> **Seitenauszug**

---

Der Albatros ist einer der effizientesten Reisenden im Tierreich. Eine Art, der Wanderalbatros, kann an einem einzigen Tag fast 800 Kilometer zurücklegen – nur mit einem gelegentlichen Schlag seiner Flügel. Diese Vögel nutzen ihre immensen Flügelspannweiten von über drei Metern, um den Wind einzufangen und auf ihm zu gleiten.
Beobachtern ist schon seit hunderten Jahren bekannt, dass sich diese gefiederten Riesen stundenlang am Gleiten kurz oberhalb der Meeresoberfläche halten, indem sie zwischen entgegengesetzten Luftströmungen abtauchen und segeln, so als würden sie Achterbahn fahren. Dieses Flugmuster wird als dynamischer Segelflug bezeichnet.

---

> **Zu prüfende Daten**
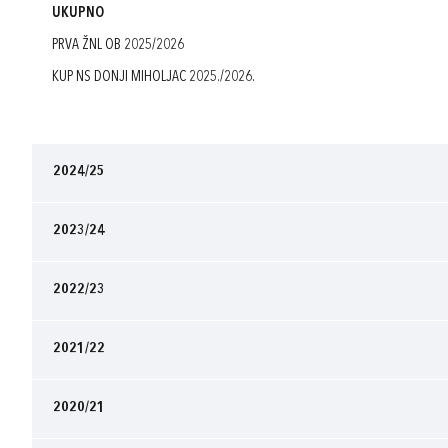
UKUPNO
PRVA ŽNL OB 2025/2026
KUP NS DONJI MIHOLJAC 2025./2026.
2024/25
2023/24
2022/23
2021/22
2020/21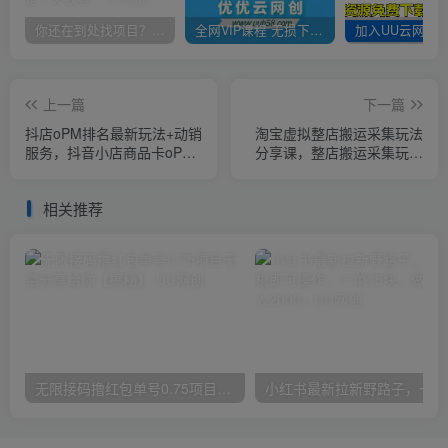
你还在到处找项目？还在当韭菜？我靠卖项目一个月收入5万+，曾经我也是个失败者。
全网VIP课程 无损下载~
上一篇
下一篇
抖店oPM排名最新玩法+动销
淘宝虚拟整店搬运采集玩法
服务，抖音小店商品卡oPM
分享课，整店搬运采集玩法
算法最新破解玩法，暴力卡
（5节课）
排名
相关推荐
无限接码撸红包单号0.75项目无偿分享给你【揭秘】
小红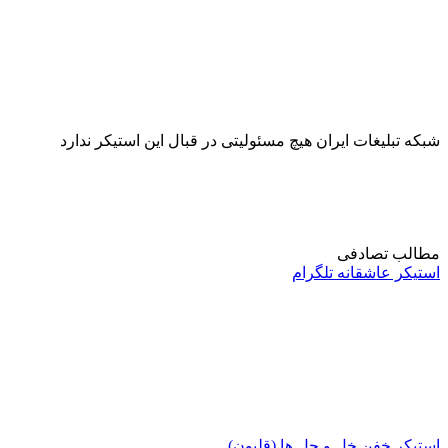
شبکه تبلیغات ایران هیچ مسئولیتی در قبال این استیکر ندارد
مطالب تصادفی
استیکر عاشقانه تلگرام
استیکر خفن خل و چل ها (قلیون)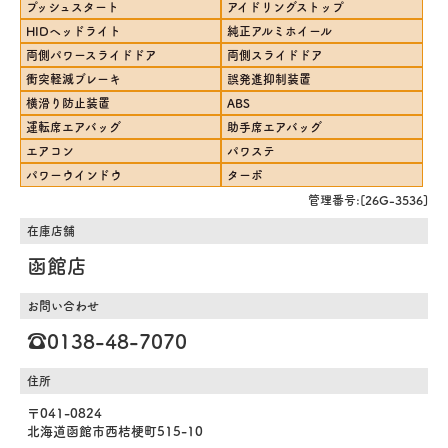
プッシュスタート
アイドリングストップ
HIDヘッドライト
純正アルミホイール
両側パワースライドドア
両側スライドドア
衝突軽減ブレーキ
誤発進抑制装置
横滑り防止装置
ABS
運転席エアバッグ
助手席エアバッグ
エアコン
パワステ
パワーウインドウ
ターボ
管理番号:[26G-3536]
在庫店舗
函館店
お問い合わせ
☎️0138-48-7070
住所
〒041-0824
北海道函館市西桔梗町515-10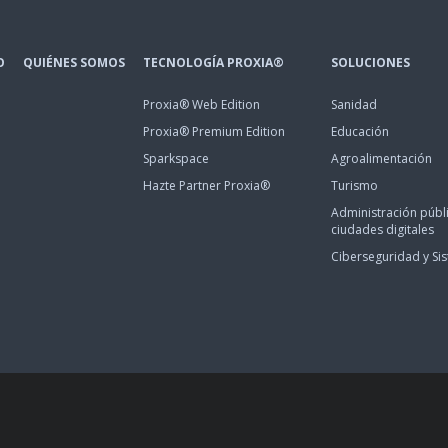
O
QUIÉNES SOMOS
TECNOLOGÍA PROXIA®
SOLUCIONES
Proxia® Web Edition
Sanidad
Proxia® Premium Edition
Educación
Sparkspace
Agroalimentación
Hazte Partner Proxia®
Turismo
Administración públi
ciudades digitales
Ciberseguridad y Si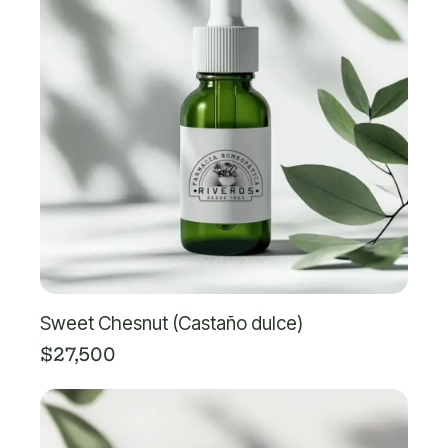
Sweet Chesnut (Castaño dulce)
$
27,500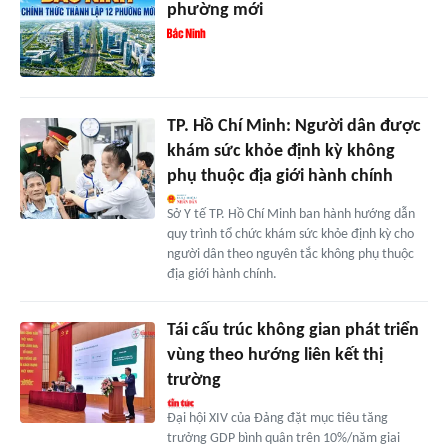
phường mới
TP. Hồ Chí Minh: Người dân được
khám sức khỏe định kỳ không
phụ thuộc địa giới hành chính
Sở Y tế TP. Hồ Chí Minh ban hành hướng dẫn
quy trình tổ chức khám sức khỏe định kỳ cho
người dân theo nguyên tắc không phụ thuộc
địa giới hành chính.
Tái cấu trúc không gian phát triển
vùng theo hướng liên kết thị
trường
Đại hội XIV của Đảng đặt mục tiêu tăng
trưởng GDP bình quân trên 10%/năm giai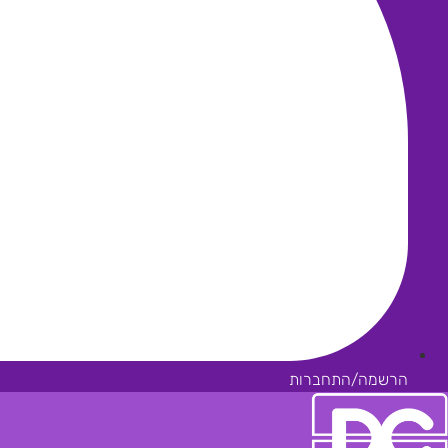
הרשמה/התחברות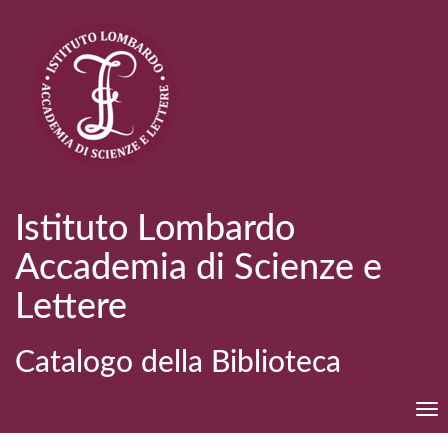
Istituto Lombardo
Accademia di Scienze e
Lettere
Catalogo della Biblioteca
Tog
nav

---

> **Aufgabenstellung**
Übernimm aus dem Seitenauszug wortgetreu die Passage von „Der Albatros ist“ bis einschließlich „dynamischer Segelflug bezeichnet.“. Maßgeblich ist einzig der Seitenauszug.

> **Ergebnis**
Der Albatros ist einer der effizientesten Reisenden im Tierreich. Eine Art, der Wanderalbatros, kann an einem einzigen Tag fast 800 Kilometer zurücklegen – nur mit einem gelegentlichen Schlag seiner Flügel. Diese Vögel nutzen ihre immensen Flügelspannweiten von über drei Metern, um den Wind einzufangen und auf ihm zu gleiten.
Beobachtern ist schon seit hunderten Jahren bekannt, dass sich diese gefiederten Riesen stundenlang am Gleiten kurz oberhalb der Meeresoberfläche halten, indem sie zwischen entgegengesetzten Luftströmungen abtauchen und segeln, so als würden sie Achterbahn fahren. Dieses Flugmuster wird als dynamischer Segelflug bezeichnet.